Go-Jek, the Indonesia-based ride-hailing company that is challenging Grab in Southeast Asia, has announced the first close of its Series F round, as TechCrunch reported last week. The company isn’t revealing numbers but sources previously told us it has closed around $920 million. Go-Jek is planning to raise $2 billion for the round, as reported last year.
Go-Jek said that the first close is led by existing backers Google, JD.com, and Tencent, with participation from Mitsubishi Corporation and Provident Capital. It didn’t provide a valuation but sources told us that week that it is around $9.5 billion.
Starting out with motorbike taxis in 2015, Go-Jek has since expanded to taxis, private car and more. The company said it plans to spend the money deepening its business in Indonesia, its home market, and growing its presence in new market expansions Vietnam, Singapore and Thailand. It is also working to enter the Philippines, where it had a request for an operating license rejected although it did complete a local acquisition after buying fintech startup Coins.ph.
The Go-Jek business in Indonesia includes transportation, food delivery, services on demand, payments and financial services. That’s very much the blueprint for its expansion markets, all of which are in different stages. Go-Viet, its Vietnamese service, offers food delivery and motorbike taxis, Get in Thailand operates motorbike taxis and in Singapore Go-Jek provides four-wheeled car options.
Combined those efforts cover 204 cities, two million drivers and 400,000 merchants, the company said, but the majority of that is in Indonesia.
Grab, meanwhile, became the top dog after buying Uber’s local business, and it operates in eight countries. It recently crossed three billion rides to date and claims 130 million downloads. Grab said revenue for 2018 was $1 billion, it expects that to double this year. It has raised $6.8 billion from investors, according to Crunchbase, and its current Series H round could reach $5 billion.

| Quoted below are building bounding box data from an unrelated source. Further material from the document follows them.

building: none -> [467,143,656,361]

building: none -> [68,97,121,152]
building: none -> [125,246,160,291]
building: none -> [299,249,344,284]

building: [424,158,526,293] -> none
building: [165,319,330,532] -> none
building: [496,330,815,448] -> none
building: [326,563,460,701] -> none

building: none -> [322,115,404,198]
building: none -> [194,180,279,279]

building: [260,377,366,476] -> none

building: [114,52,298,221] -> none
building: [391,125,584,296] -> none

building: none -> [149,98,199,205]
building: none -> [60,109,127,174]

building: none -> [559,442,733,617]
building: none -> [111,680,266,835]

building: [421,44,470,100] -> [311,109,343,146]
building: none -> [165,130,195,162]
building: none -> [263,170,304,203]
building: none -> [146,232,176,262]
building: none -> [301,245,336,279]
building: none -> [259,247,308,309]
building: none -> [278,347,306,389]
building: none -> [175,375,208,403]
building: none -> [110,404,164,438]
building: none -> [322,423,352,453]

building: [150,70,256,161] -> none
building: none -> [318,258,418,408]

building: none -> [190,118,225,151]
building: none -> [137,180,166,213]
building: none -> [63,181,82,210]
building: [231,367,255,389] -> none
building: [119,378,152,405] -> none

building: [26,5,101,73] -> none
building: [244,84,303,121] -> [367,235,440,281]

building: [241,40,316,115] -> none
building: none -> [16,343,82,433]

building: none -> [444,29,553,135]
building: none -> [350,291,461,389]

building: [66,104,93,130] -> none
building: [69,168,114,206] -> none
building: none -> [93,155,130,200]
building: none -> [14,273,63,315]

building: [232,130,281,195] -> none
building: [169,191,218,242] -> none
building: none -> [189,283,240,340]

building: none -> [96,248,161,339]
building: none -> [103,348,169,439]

Go-Jek claims it has 130 million downloads — despite just being in three markets — while it said it reached an annualized transaction volume of two billion in 2018 and $6.7 billion in annualized GMV. Those figures require some explaining as Go-Jek is being a little creative with its efforts to compete with Grab on paper.
Transactions don’t mean revenue — a transaction could be a $1 motorbike ride or a payment via QR code — and GMV is not revenue either, while both are ‘annualized’ which means they are scaled up after measuring a short period. In other words, don’t take these figures too literally, they aren’t comparable to Grab.